2509153370640 2509153370640


In [None]:
a = 257
b = 257

print(id(a),id(b))

# Here you can see python doesn't create shared memory for both 'a' and 'b'.


2509251921744 2509251935984


## 11) String Interning

- String Interning is also same as Integer Interning. That means python reuses te strings on demand. Some strings are automatically interned not all. Such as when python code is compiled, identifiers such as Variables, Functions, Classes names got interned. 

- Some strings literals gets automatically interned if they follow these rules :

  1. String literals that look like identifiers -> That means if they follow conventions of identifiers.
  2. Although if it starts with a digit and still it is not a valid identifier, it may still get interned. Because we have explicit interning.

- The reason behind why python do this is because of speed and memory optimization. Python, both internally , and in the code you write , deals with lots and lots of dictionary type lookups on string keys , which means a lot  of string equality testing.

- Let's say we want to see if you want to check whether two strings are equal: a = 'Some_Long_String'  b = 'Some_Long_String'. Using a == b, we need to compare  the two string charecter by charecter. But if we know that 'Some_Long_String' has been interned , then a and b  are the same string and they both point to the same memory address. In this case we use 'a is b' syntax which compares only two integers(memory addresses). So that we can decrease comparision operations. 

- For every string `==` operator compares charecter by charecter but if python know if two strings are interned then instead of checking charecter by charecter it actually first perfroms `is` (identity) operator. And this interning is useful for compilers because in code there may be many identifiers that are repeated more than once like if, from, else etc. So instead of storing each identifier seperately python uses these string interning concept there to reduce memory usage.

- Python automatically intern few string only if they follow some conventions. But to make string interned explicitly we just use sys module which has a method called intern.

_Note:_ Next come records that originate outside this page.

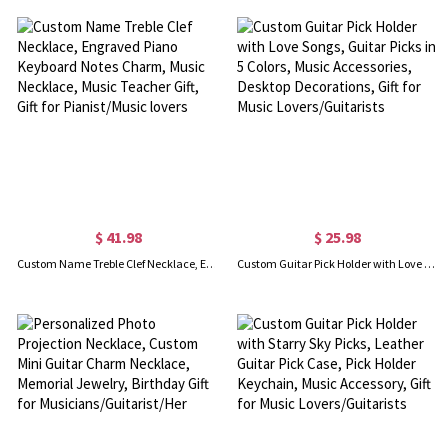
$ 41.98
$ 25.98
Custom Name Treble Clef Necklace, Engraved Piano Keyboard Notes Charm, Music Necklace, Music Teacher Gift, Gift for Pianist/Music lovers
Custom Guitar Pick Holder with Love Songs, Guitar Picks in 5 Colors, Music Accessories, Desktop Decorations, Gift for Music Lovers/Guitarists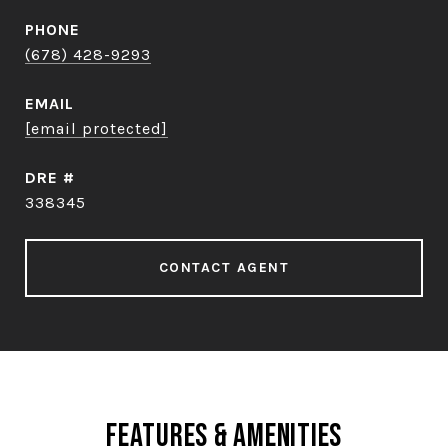
PHONE
(678) 428-9293
EMAIL
[email protected]
DRE #
338345
CONTACT AGENT
Features & Amenities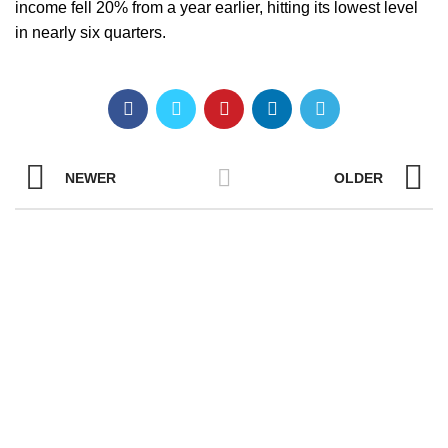
income fell 20% from a year earlier, hitting its lowest level
in nearly six quarters.
NEWER
OLDER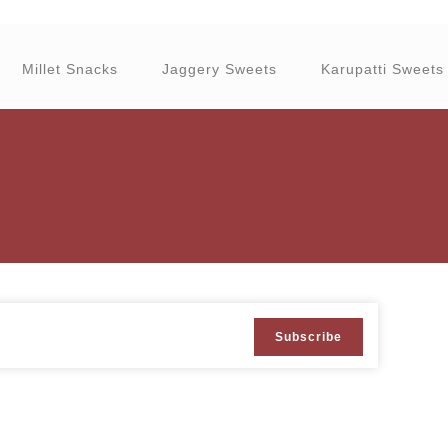
Millet Snacks
Jaggery Sweets
Karupatti Sweets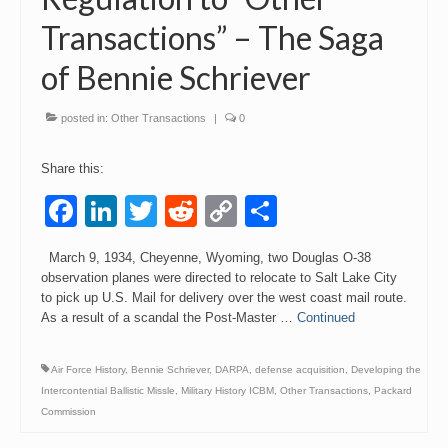
Transactions” – The Saga
Events
of Bennie Schriever
Contact
posted in:
Other Transactions
|
0
Share this:
Facebook
LinkedIn
Twitter
Reddit
Copy
Share
Link
March 9, 1934, Cheyenne, Wyoming, two Douglas O-38
observation planes were directed to relocate to Salt Lake City
to pick up U.S. Mail for delivery over the west coast mail route.
As a result of a scandal the Post-Master …
Continued
Air Force History
,
Bennie Schriever
,
DARPA
,
defense acquisition
,
Developing the
Intercontential Ballistic Missle
,
Military History ICBM
,
Other Transactions
,
Packard
Commission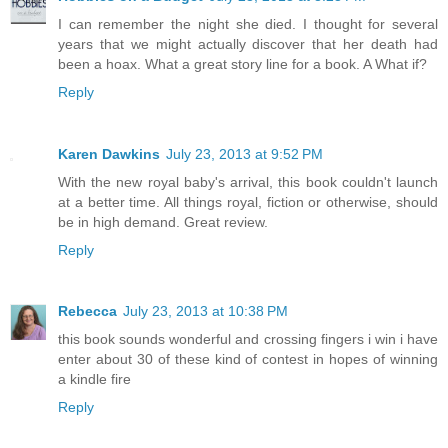
I can remember the night she died. I thought for several
years that we might actually discover that her death had
been a hoax. What a great story line for a book. A What if?
Reply
Karen Dawkins
July 23, 2013 at 9:52 PM
With the new royal baby's arrival, this book couldn't launch
at a better time. All things royal, fiction or otherwise, should
be in high demand. Great review.
Reply
Rebecca
July 23, 2013 at 10:38 PM
this book sounds wonderful and crossing fingers i win i have
enter about 30 of these kind of contest in hopes of winning
a kindle fire
Reply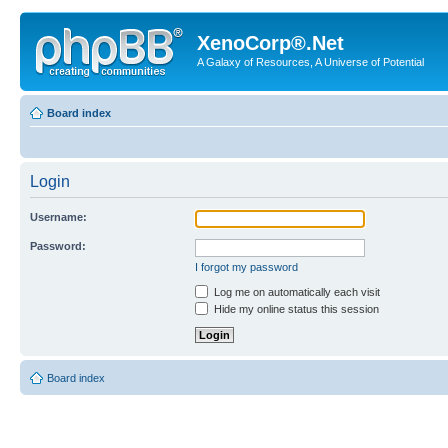
XenoCorp®.Net
A Galaxy of Resources, A Universe of Potential
Board index
Login
Username:
Password:
I forgot my password
Log me on automatically each visit
Hide my online status this session
Board index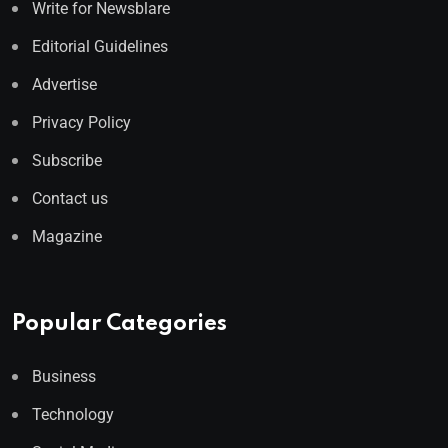
Write for Newsblare
Editorial Guidelines
Advertise
Privacy Policy
Subscribe
Contact us
Magazine
Popular Categories
Business
Technology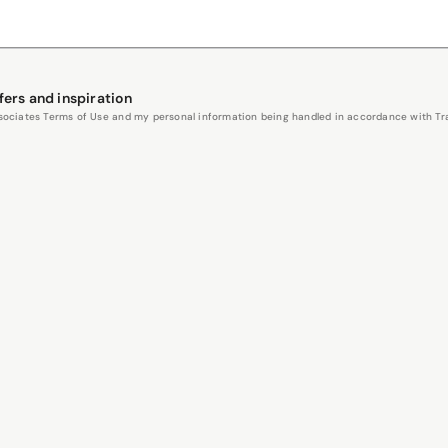
fers and inspiration
Associates Terms of Use and my personal information being handled in accordance with Trav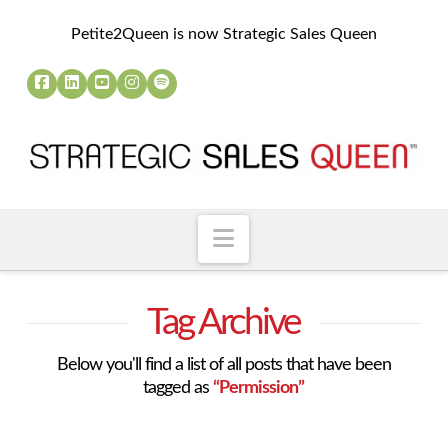
Petite2Queen is now Strategic Sales Queen
Navigation
Tag Archive
Below you'll find a list of all posts that have been
tagged as
“Permission”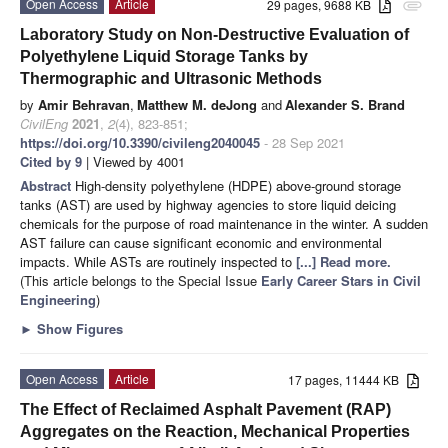
Open Access
Article
29 pages, 9688 KB
attachment
Laboratory Study on Non-Destructive Evaluation of
Polyethylene Liquid Storage Tanks by
Thermographic and Ultrasonic Methods
by
Amir Behravan
,
Matthew M. deJong
and
Alexander S. Brand
CivilEng
2021
,
2
(4), 823-851;
https://doi.org/10.3390/civileng2040045
- 28 Sep 2021
Cited by 9
| Viewed by 4001
Abstract
High-density polyethylene (HDPE) above-ground storage
tanks (AST) are used by highway agencies to store liquid deicing
chemicals for the purpose of road maintenance in the winter. A sudden
AST failure can cause significant economic and environmental
impacts. While ASTs are routinely inspected to
[...] Read more.
(This article belongs to the Special Issue
Early Career Stars in Civil
Engineering
)
►
Show Figures
Open Access
Article
17 pages, 11444 KB
The Effect of Reclaimed Asphalt Pavement (RAP)
Aggregates on the Reaction, Mechanical Properties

  **Syntax** : `sys.intern(<String>)`

In [56]:
a = "hello"
b = "hello"

print(id(a),id(b))

# Here u can see both a and b have same addresses. Because those string literal 'hello' follows identifier naming 
# coventions.

2509226018736 2509226018736


In [57]:
a = 'hello world'
b = 'hello world'

print(id(a),id(b))

# Here u can see both address are different. Because if space is there between words, then it is not an identifier.

2509252274352 2509252273840


In [58]:
a = 'hello_world'
b = 'hello_world'

print(id(a),id(b))

2509252403760 2509252403760


In [59]:
# To make strings interned we use sys module

import sys

a = sys.intern('hello world')
b = sys.intern('hello world')

print(id(a),id(b))


2509252407088 2509252407088


## Summary

- In Python, variables are just references to the memory addresses where actual data is stored. i.e they are just aliases to memory addresses.

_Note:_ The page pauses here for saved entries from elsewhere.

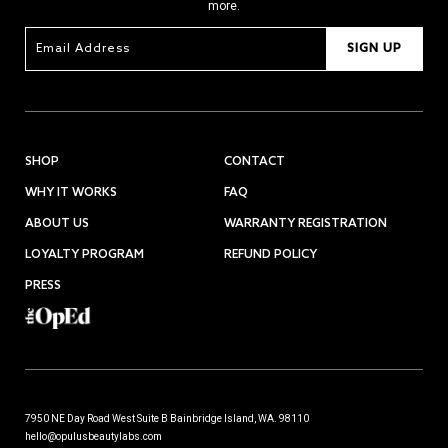
more.
SIGN UP
SHOP
CONTACT
WHY IT WORKS
FAQ
ABOUT US
WARRANTY REGISTRATION
LOYALTY PROGRAM
REFUND POLICY
PRESS
7950 NE Day Road West Suite B Bainbridge Island, WA. 98110
hello@opulusbeautylabs.com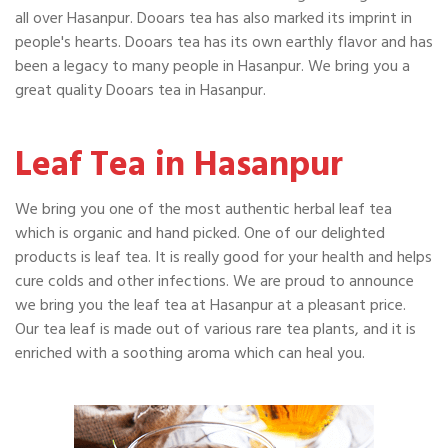
all over Hasanpur. Dooars tea has also marked its imprint in
people's hearts. Dooars tea has its own earthly flavor and has
been a legacy to many people in Hasanpur. We bring you a
great quality Dooars tea in Hasanpur.
Leaf Tea in Hasanpur
We bring you one of the most authentic herbal leaf tea
which is organic and hand picked. One of our delighted
products is leaf tea. It is really good for your health and helps
cure colds and other infections. We are proud to announce
we bring you the leaf tea at Hasanpur at a pleasant price.
Our tea leaf is made out of various rare tea plants, and it is
enriched with a soothing aroma which can heal you.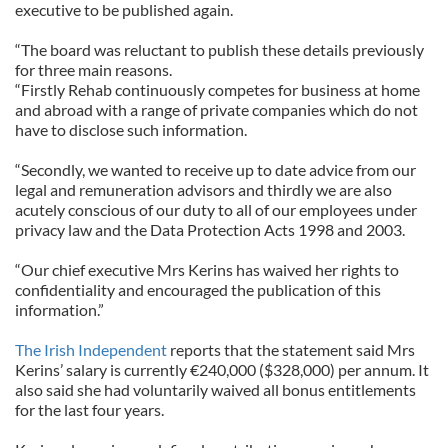
executive to be published again.
“The board was reluctant to publish these details previously
for three main reasons.
“Firstly Rehab continuously competes for business at home
and abroad with a range of private companies which do not
have to disclose such information.
“Secondly, we wanted to receive up to date advice from our
legal and remuneration advisors and thirdly we are also
acutely conscious of our duty to all of our employees under
privacy law and the Data Protection Acts 1998 and 2003.
“Our chief executive Mrs Kerins has waived her rights to
confidentiality and encouraged the publication of this
information.”
The Irish Independent
reports that the statement said Mrs
Kerins’ salary is currently €240,000 ($328,000) per annum. It
also said she had voluntarily waived all bonus entitlements
for the last four years.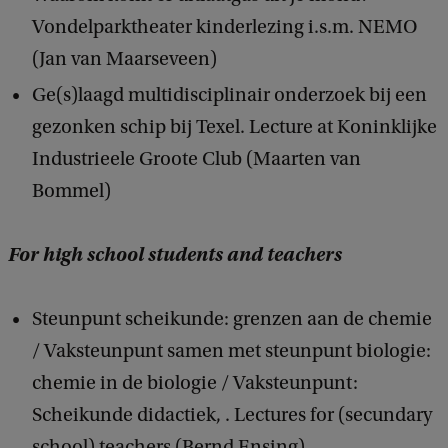
Vondelparktheater kinderlezing i.s.m. NEMO
(Jan van Maarseveen)
Ge(s)laagd multidisciplinair onderzoek bij een
gezonken schip bij Texel. Lecture at Koninklijke
Industrieele Groote Club (Maarten van
Bommel)
For high school students and teachers
Steunpunt scheikunde: grenzen aan de chemie
/ Vaksteunpunt samen met steunpunt biologie:
chemie in de biologie / Vaksteunpunt:
Scheikunde didactiek, . Lectures for (secundary
school) teachers (Bernd Ensing)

- Python uses both reference count method and garbage collector to remove the unnecessary objects from te memory. I mean if reference count of any object gets zero then python will free up that memory and may use it for other processes. To get the reference count we use two methods one is `sys.getrefcount()` and another one is `ctypes.c_long.from_address(id(variable)).value`

- Python is dynamically typed language which means python won't force a variable to store only particaular data types. 

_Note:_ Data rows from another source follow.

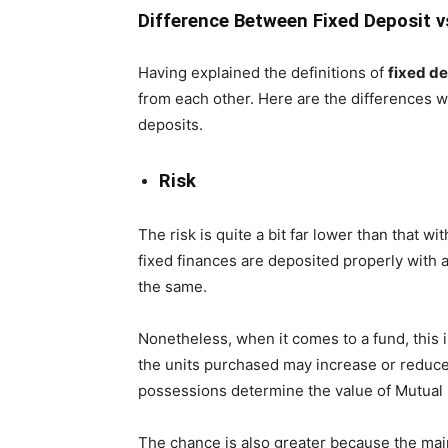
Difference Between Fixed Deposit 
Having explained the definitions of
fixed de
from each other. Here are the differences w
deposits.
Risk
The risk is quite a bit far lower than that wi
fixed finances are deposited properly with a
the same.
Nonetheless, when it comes to a fund, this i
the units purchased may increase or reduce
possessions determine the value of Mutual 
The chance is also greater because the main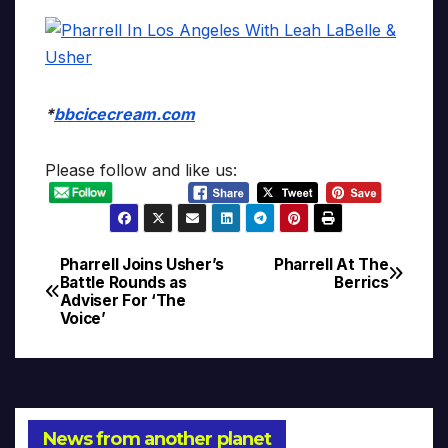
*
bbcicecream.com
Please follow and like us:
Pharrell Joins Usher’s
Pharrell At The
Post
Battle Rounds as
Berrics
Adviser For ‘The
navigation
Voice’
News from another planet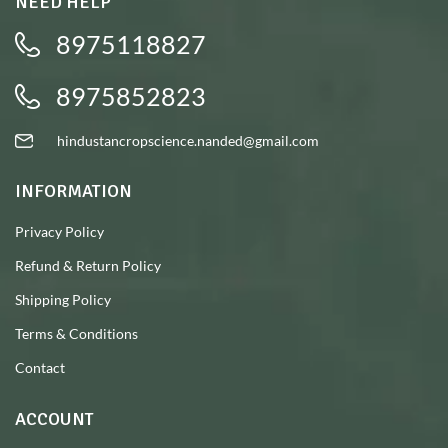
NEED HELP
8975118827
8975852823
hindustancropscience.nanded@gmail.com
INFORMATION
Privacy Policy
Refund & Return Policy
Shipping Policy
Terms & Conditions
Contact
ACCOUNT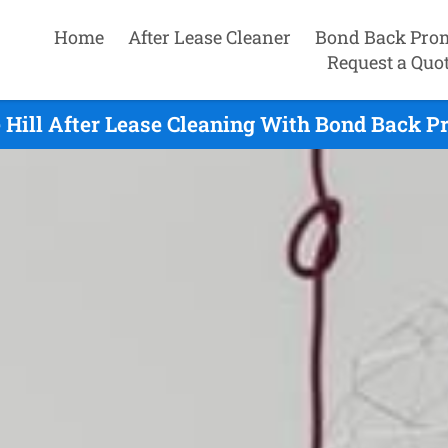
Home
After Lease Cleaner
Bond Back Pro
Request a Quo
 Hill After Lease Cleaning With Bond Back P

- In Python we have two types of objects Mutable and Immutable. Mutable Objects mean we can change the internal state of the object without creating new object. Immutable objects are just opposite to mutable objects.

- In Python, we use `is`(identity) and `==` (equality) operator to check the variable equality. Everything we code in python is an object.

- Python use an optimization technique called interning to effectively use memory and computational resources.